Stochastic assembly and metabolic network reorganization drive microbial resilience in arid soils
Christian Ayala-Ortiz, Viviana Freire-Zapata, Malak Tfaily
Abstract
Microbial resilience is essential for ecosystem stability as environmental conditions fluctuate. Despite resilience emerging from both individual (organism)-level adaptations and community-level processes, integration of these mechanisms remains enigmatic, particularly in arid environments. These extreme ecosystems, spanning over 45% of Earth’s terrestrial surface, provide a natural laboratory for understanding microbial survival under harsh conditions. Here, we use time-resolved multiomics to show that resilience results from dynamic microbial network reorganization enabling the coordination between stochastic processes that maintain community stability, and individual stress responses. Additionally, Thermoproteota emerged as a keystone taxon maintaining nitrogen cycling and fostering cross-feeding networks.

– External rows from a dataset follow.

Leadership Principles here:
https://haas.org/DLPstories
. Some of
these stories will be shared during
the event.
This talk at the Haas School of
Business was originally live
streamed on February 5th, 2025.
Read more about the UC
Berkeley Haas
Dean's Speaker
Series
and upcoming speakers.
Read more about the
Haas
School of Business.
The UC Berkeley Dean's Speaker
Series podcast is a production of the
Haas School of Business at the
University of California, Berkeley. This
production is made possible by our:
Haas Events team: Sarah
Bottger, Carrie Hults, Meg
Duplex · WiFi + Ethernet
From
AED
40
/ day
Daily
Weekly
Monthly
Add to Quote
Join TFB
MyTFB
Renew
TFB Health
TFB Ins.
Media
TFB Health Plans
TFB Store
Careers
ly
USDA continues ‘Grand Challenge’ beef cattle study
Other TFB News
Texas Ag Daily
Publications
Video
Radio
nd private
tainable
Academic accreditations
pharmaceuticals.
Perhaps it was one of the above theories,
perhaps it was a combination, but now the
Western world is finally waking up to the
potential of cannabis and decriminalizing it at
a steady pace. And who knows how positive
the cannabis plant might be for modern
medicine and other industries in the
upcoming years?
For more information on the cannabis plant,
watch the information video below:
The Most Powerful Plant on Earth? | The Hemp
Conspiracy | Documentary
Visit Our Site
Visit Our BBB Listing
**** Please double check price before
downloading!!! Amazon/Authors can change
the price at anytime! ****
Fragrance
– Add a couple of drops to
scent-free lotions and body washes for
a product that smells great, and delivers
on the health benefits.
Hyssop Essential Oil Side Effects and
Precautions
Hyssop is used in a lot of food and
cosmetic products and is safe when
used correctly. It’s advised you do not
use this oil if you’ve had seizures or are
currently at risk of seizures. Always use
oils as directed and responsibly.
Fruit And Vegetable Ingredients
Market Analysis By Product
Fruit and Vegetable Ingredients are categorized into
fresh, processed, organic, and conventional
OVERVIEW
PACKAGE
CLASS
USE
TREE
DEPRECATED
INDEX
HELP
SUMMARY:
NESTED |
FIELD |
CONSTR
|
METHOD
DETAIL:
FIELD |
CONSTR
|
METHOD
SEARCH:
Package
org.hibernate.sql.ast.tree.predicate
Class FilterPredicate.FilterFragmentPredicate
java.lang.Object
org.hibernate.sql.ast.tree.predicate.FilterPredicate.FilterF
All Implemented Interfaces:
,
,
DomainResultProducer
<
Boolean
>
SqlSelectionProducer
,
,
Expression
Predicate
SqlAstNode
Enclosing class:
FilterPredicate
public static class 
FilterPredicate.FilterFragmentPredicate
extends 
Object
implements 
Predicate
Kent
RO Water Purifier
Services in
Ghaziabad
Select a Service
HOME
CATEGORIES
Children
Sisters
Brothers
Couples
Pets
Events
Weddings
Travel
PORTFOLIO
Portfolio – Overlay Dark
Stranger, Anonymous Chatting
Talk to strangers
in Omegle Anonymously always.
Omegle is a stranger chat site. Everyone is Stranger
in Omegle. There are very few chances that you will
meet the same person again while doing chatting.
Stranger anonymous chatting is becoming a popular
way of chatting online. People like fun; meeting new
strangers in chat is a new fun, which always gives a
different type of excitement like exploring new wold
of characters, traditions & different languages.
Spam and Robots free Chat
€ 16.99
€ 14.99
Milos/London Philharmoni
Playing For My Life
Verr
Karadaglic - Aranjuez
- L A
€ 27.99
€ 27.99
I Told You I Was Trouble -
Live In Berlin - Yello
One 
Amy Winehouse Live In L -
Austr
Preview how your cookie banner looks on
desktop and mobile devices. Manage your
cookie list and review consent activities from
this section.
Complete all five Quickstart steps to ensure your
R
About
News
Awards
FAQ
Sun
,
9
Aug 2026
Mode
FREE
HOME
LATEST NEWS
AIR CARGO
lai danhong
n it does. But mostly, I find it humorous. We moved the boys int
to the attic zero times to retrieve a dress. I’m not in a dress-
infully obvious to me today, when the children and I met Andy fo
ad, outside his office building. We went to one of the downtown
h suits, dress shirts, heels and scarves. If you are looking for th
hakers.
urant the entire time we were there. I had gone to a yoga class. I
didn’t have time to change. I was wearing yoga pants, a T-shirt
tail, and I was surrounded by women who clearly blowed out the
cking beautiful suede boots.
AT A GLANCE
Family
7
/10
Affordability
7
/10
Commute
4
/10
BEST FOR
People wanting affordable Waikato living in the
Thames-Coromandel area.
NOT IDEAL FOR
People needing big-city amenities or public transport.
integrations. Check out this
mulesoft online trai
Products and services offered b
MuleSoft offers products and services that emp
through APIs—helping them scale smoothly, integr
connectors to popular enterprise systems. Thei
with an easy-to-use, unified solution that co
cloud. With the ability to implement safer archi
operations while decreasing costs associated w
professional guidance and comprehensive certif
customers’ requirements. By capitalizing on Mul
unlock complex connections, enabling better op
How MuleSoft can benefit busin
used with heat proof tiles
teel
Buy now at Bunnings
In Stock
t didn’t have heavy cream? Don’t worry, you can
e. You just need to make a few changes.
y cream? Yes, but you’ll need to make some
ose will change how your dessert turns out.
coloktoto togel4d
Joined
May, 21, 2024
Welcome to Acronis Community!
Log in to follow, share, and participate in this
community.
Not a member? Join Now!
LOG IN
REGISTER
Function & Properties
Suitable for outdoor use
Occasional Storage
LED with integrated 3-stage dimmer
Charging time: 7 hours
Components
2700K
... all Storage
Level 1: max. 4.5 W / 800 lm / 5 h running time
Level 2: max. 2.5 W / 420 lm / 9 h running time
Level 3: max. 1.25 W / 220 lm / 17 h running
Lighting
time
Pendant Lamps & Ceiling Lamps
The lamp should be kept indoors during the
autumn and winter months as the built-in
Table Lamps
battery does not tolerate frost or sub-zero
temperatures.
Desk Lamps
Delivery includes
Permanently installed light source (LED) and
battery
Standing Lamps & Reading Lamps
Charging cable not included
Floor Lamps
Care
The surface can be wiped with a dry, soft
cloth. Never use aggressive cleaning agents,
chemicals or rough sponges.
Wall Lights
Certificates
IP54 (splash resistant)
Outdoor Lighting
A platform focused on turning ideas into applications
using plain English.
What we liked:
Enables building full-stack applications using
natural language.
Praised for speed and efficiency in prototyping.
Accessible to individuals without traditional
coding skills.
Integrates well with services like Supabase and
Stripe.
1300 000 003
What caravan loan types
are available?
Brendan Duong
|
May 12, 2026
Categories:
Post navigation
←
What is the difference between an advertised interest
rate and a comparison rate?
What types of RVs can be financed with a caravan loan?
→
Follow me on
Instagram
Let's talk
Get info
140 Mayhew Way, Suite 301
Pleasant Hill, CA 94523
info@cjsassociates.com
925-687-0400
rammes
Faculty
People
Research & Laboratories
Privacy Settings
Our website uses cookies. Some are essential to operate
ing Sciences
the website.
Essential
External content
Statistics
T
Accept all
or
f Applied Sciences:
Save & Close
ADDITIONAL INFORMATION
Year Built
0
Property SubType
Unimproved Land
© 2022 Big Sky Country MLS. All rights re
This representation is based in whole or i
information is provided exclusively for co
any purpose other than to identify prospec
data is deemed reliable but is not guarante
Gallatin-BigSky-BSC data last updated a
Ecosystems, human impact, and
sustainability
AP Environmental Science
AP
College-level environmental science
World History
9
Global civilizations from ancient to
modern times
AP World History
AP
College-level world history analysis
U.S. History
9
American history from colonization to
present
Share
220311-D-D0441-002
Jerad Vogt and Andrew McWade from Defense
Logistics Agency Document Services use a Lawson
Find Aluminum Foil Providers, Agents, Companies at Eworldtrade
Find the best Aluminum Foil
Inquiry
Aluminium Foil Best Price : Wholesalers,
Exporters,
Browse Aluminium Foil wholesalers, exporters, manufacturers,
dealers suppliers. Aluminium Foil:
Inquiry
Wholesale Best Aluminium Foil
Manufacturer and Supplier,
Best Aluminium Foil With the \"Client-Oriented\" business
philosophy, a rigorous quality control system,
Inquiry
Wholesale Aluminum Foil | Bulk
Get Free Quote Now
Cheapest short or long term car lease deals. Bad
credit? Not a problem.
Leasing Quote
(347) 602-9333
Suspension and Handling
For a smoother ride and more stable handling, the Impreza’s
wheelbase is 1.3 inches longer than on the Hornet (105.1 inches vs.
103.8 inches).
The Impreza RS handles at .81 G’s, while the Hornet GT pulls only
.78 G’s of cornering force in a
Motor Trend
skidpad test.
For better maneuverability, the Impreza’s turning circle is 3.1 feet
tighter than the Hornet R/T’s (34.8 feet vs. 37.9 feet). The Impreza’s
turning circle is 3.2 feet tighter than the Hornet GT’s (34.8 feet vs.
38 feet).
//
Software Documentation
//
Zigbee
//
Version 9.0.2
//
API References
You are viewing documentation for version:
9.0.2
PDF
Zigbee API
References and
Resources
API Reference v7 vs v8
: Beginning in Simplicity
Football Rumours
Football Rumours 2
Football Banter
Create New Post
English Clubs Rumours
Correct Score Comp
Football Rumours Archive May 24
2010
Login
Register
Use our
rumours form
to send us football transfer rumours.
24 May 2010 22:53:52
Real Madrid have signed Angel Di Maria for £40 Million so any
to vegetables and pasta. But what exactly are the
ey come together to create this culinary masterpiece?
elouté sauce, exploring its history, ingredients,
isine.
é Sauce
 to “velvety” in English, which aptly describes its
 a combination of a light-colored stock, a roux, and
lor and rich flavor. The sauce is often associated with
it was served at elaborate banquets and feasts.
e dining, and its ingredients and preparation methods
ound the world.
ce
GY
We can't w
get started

Its ecological prominence highlights its central role in arid ecosystems, making it an ideal model organism for understanding microbial adaptation to environmental extremes. Our findings bridge the gap between individual adaptations and community-wide resilience, offering a framework for understanding microbial responses to environmental fluctuations and their implications for ecosystem function. Microbial resilience in Arid soils results from reorganization of dynamic microbial network and coordination between stochastic processes that maintain community stability and individual stress responses, according to a time-resolved multiomics analysis in Sonoran Desert in the Southwestern USA.